Impasse


La peau suante des autres, leurs rides écœurantes et leurs yeux qui vomissent d'abjects regards dans les miens me répugnent. La foule qui me touche, toutes ces mains moites et sales qui me frôlent me rebutent assez pour m'empêcher de penser. Les vagues nausées que me produisent leurs visages obscènes m'occupent l'esprit et je ne parviens à réfléchir. Puis le vent se lève, la lumière se couche et je m'éloigne peu à peu de cette masse repoussante et animale dans laquelle je ne respirais à peine, en marchant, presque en courant dans le froid glacial de Janvier. Un sentiment de soulagement, de liberté m'emplit toute entière. Mais le goût de la solitude n'est agréable que quelques instants, c'est elle qui m'enferme dans les pensées qui me détruisent. Et c'est par cet emprisonnement que je suis parvenue à comprendre, à tout comprendre. Je fus prise dans la spirale infernale d'un songe. Ce songe avait le goût amer d'un amour intense mais révolu et d'une amourette impossible, le goût amer du plaisir inaccessible, d'une privation. Je sais maintenant, j'ai compris. Rien ne sert d'espérer retrouver ce que j'ai à peine palpé une seconde, ce que j'ai à peine senti m'effleurer les lèvres. Rien ne sert de chercher. Je ne connaîtrais plus jamais le plaisir, ce plaisir là que j'ai cessé de désirer. Je pourrirais sur des photos jaunies par les années.
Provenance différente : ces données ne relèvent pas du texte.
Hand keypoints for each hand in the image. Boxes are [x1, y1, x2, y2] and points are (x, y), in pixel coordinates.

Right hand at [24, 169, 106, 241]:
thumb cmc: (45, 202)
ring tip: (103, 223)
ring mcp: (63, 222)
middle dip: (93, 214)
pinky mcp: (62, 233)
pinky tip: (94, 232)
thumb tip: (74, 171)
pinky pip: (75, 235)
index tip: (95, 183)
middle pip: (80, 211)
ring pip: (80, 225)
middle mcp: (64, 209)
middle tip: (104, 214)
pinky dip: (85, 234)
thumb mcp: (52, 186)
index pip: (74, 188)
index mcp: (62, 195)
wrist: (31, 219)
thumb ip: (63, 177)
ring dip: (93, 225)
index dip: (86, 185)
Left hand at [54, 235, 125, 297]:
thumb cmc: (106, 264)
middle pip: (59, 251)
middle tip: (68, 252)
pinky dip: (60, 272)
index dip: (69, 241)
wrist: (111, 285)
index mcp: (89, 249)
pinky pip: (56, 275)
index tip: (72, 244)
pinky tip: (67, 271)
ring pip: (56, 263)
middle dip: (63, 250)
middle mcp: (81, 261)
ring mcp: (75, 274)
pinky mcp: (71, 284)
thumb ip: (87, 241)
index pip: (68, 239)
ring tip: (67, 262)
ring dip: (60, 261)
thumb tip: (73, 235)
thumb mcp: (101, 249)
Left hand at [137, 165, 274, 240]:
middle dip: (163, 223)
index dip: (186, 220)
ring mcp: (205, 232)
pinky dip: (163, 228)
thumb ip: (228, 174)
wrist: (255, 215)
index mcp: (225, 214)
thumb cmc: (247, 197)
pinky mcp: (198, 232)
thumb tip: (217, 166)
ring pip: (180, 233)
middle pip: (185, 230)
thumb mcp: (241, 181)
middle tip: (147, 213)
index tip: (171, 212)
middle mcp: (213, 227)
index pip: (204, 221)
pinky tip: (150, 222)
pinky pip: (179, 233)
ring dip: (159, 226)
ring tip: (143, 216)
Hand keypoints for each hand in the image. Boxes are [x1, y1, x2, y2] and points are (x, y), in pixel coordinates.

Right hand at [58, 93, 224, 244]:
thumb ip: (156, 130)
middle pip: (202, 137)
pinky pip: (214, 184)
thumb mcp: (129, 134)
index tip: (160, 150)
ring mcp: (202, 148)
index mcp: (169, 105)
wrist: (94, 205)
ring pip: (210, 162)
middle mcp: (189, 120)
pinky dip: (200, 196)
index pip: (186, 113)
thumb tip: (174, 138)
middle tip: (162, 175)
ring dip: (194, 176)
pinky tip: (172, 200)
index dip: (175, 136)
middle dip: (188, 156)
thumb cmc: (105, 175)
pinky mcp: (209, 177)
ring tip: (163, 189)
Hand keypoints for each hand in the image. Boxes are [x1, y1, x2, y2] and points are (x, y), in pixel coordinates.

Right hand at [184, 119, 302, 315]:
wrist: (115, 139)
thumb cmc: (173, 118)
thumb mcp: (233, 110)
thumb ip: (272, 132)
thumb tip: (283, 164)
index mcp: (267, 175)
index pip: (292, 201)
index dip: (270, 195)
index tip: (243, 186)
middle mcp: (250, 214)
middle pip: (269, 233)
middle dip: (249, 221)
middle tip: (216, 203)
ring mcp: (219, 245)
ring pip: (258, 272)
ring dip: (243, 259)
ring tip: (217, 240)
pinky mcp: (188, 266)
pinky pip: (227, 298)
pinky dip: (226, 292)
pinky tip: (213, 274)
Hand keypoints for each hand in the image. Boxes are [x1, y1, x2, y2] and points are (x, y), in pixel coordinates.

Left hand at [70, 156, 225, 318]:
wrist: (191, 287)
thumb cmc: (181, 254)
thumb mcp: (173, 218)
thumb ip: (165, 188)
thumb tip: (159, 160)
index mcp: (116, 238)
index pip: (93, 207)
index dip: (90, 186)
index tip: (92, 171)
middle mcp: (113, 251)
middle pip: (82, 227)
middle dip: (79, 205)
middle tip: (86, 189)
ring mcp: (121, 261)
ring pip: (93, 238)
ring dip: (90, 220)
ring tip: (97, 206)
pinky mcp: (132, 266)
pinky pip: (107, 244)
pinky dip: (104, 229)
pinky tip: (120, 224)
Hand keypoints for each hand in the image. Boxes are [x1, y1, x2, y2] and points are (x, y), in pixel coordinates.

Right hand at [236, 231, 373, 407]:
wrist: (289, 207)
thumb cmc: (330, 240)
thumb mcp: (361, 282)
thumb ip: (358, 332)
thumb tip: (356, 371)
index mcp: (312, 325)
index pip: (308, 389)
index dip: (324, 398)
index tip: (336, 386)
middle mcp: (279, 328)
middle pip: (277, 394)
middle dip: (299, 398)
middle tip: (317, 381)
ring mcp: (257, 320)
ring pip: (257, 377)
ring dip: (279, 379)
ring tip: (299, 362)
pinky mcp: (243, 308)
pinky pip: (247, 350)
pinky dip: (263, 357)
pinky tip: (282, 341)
Je me réduis de l'intérieur, personne ne me libèrera de cette prison qui n'est autre que moi-même, je ne pourrais saisir même la main chimérique qu'un rêve me tendrait. Je n'en ai plus la force. C'est moi qui à tout arrêté toute seule, qui ai tout détruit, qui me suis jetée dans une cage. Je suis condamnée. Je ne peux plus aimer.